Sol ve Devlet: Erdoğan ile Büyülenmek
Türkiye’de, sermaye iktidarının neredeyse tüm tarihini kapsayan kronik krizine bulunan çare, Cumhuriyet’in tasfiyesi, egemen ideolojinin yeniden yapılandırılması ve devletin dağıtılıp yeniden organize edilmeye çalışılması oldu. Son tahlilde, kapitalist sınıfın uzun vadeli çıkarlarını gözeten, yönetici sınıfın iç çelişkilerini bastıran, onlara müdahale eden ve yer yer ağırlık kaydırmalarını zorlayan, üstüne üstlük bir de “akıl” vehmedilen devletin kendisi de, bu krizin hem muharebe meydanı, hem öznesi, hem de nesnesi oldu.
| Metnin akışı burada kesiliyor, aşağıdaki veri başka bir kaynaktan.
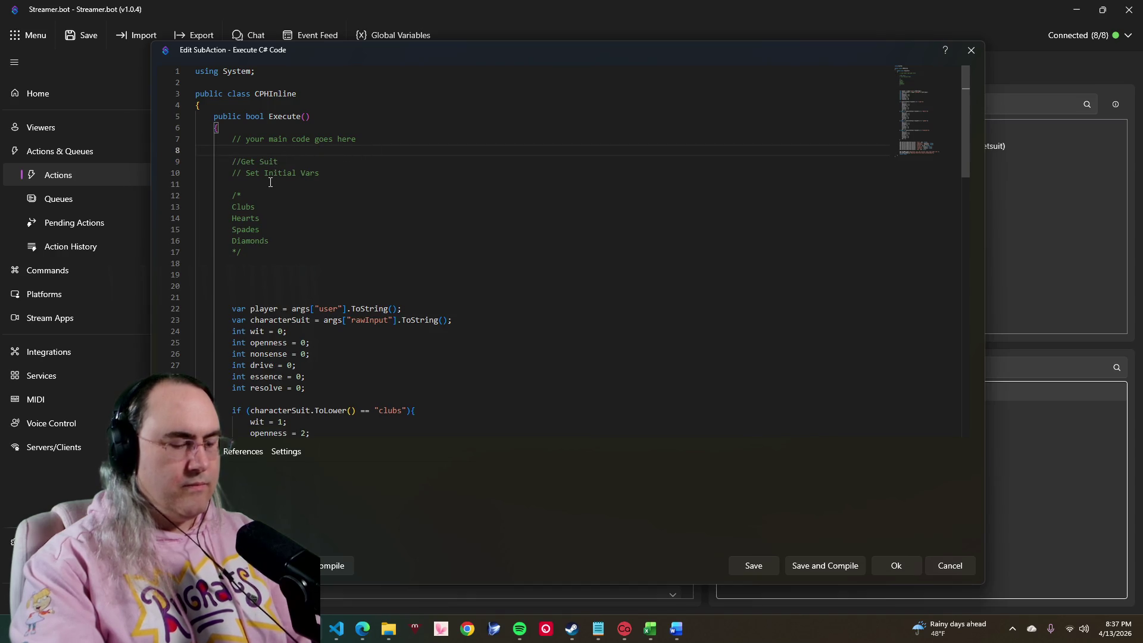
key(shift+Down)
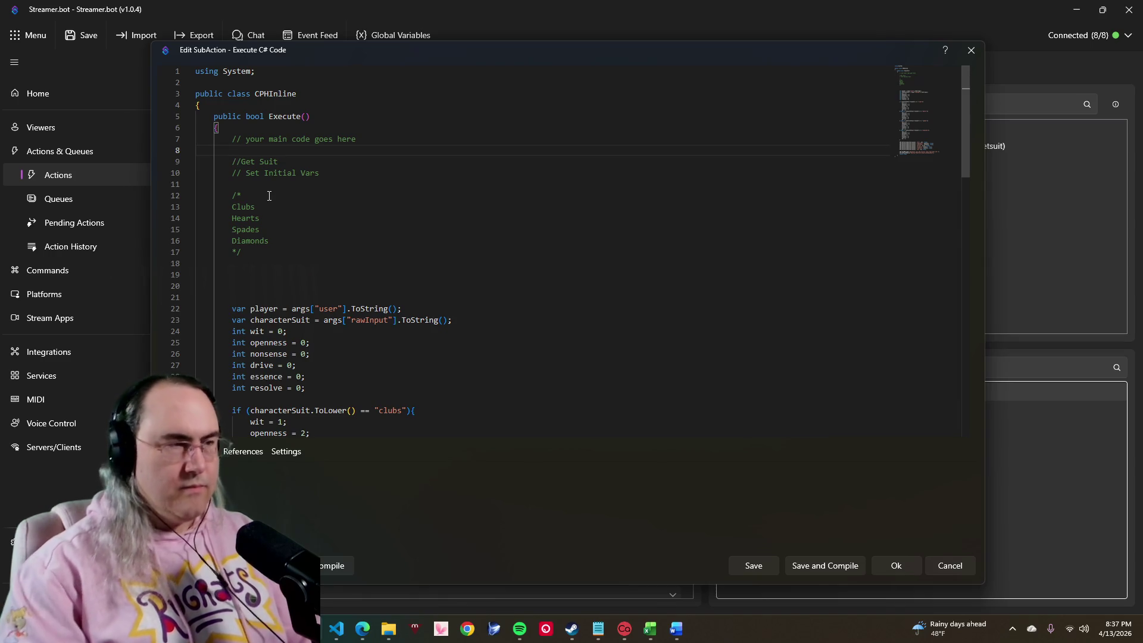
key(Delete)
key(Down)
key(Down)
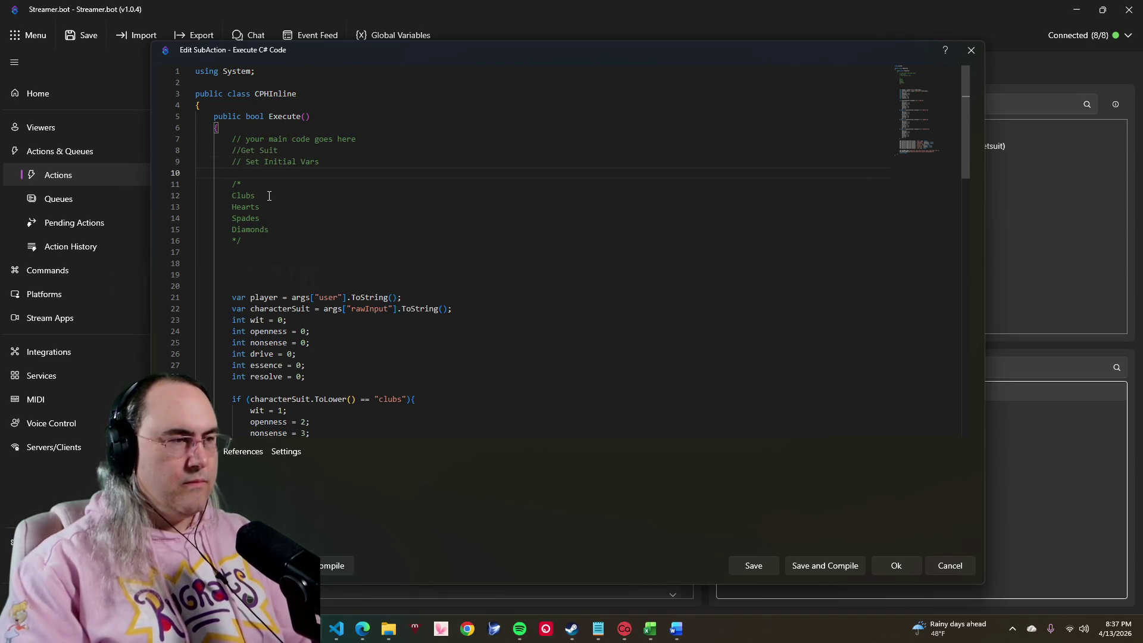
key(Down)
key(Down)
key(Down)
key(Down)
key(Down)
key(Down)
key(Down)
Sermaye sınıfının çıkarları doğrultusunda, sınıf mücadelelerinin seyrine göre ve ideolojik yeniden yapılandırma bağlamında örgütlenen devlet, Türkiye’de gelinen nokta itibariyle hem sıradan, hem de umulmadık bir çelişki ile kıvranıyor: Sıradan, çünkü bir bütün olarak Türkiye kapitalizminin bekası ile burjuvazinin güncel kârları, başka bir açıdan bakılırsa Türkiye kapitalizminin ulusal formasyonu ile uluslararası entegrasyonu arasındaki çelişki mütemadiyen sürecektir; umulmadık, çünkü krizin hem nedeni, hem de sonucu olarak kuvvetli bir figür, yani Erdoğan, orta yerde durmaktadır.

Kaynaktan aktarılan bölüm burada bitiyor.